§ **Brief 1**: According to the passage on Bush administration interrogation, why is there no longer any reasonable doubt that George W. Bush presided over torture? Answer in one to three sentences.
§ **Brief 2**: Write the next part of the passage on Bush administration interrogation, picking up after its final sentence.

(Beginning of Passage)

Bill Clinton was caught red handed committing perjury, lying under oath, and obstructing justice, all serious crimes, yet he narrowly escaped impeachment but not disbarment as a lawyer in his home state. Today he enjoys the status as an elder statesman in the Democratic Party and universal adoration and respect from the American public.
So while commoners like you and me can commit petty misdemeanors and find ourselves doing time in the slammer, presidential criminals can literally get away with murder in some instances, much less commit other serious felonies, and still remain respected pillars of society.
I knew that George W. Bush was a criminal while he was still in office. That’s why it comes as no surprise to me that a nonpartisan group led by a former top Bush administration official concluded a two-year review on last week that finds the former president and his top advisers knowingly ordered interrogation techniques that U.S. officials have previously referred to as torture.
George W. Bush presided over torture and now there is no longer any reasonable doubt. Both President George W. Bush and Vice President Dick Cheney have admitted in public that they specifically ordered the use of enhanced interrogation tactics.
You’re “damn right” we did it, they both admit, and “it was good,” “it worked” they both insist. But the Obama administration has consistently denied that the use of torture led to information that helped them find and assassinate al Qaeda leader Osama bin Laden.
“After conducting our own two-year investigation, weighing the credibility of all sources and studying the current public record, we have come to the regrettable, but unavoidable, conclusion that the United States did indeed engage in conduct that is clearly torture,” former Rep. Asa Hutchinson (R-AR), who served as undersecretary of the Department of Homeland Security during the Bush administration, declared.
The investigation includes interviews with dozens of people who have first-hand knowledge of the discussions about interrogation techniques and their implementation. Although Bush administration loyalists said at the time that “enhanced interrogation tactics” like stress positions, water boarding, mock executions, sensory deprivation and prolonged diapering were not torture, this report aims to specifically and finally emphasize that these activities meet the clinical definition of “torture.”

(End of Passage)
(Beginning of Available data)

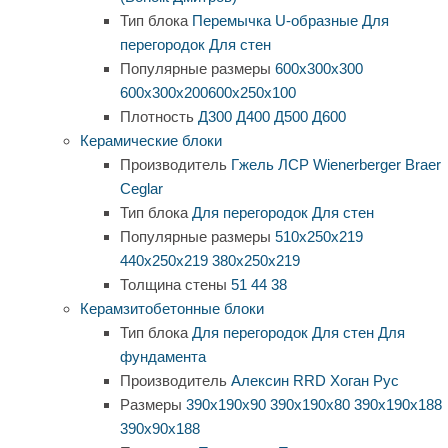
Тип блока
Перемычка
U-образные
Для
перегородок
Для стен
Популярные размеры
600х300х300
600х300х200
600х250х100
Плотность
Д300
Д400
Д500
Д600
Керамические блоки
Производитель
Гжель
ЛСР
Wienerberger
Braer
Ceglar
Тип блока
Для перегородок
Для стен
Популярные размеры
510х250х219
440х250х219
380х250х219
Толщина стены
51
44
38
Керамзитобетонные блоки
Тип блока
Для перегородок
Для стен
Для
фундамента
Производитель
Алексин
RRD
Хоган Рус
Размеры
390х190х90
390х190х80
390х190х188
390х90х188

(End of Available data)

§ **Written response 1**: There is no longer any reasonable doubt because both President George W. Bush and Vice President Dick Cheney have admitted in public that they specifically ordered the use of enhanced interrogation tactics.

§ **Written response 2**:
“What sets the United States apart as a world leader, in addition to our military might, are our values and respect for the rule of law. All the available evidence led us to conclude that, for many of these detainees, the U.S. violated both international law and treaties and our own laws, greatly diminishing America’s ability to forge important alliances around the world,” former Rep. James R. Jones (D-OK) added in the group’s advisory.
“This has not been an easy inquiry for me, because I know many of the players,” Hutchinson told The New York Times. “But I just think we learn from history. It’s incredibly important to have an accurate account not just of what happened but of how decisions were made.”
But now all criminal investigations into the Bush torture program have been called off by the Obama administration.
Yes, Barack Obama – isn’t he the guy that presided over the murder of the innocent 16 year old son of Anwar al-Awlaki? Isn’t he the guy who is presiding over the murders of innocent bystanders in the imaginary “war on terror” on a daily basis?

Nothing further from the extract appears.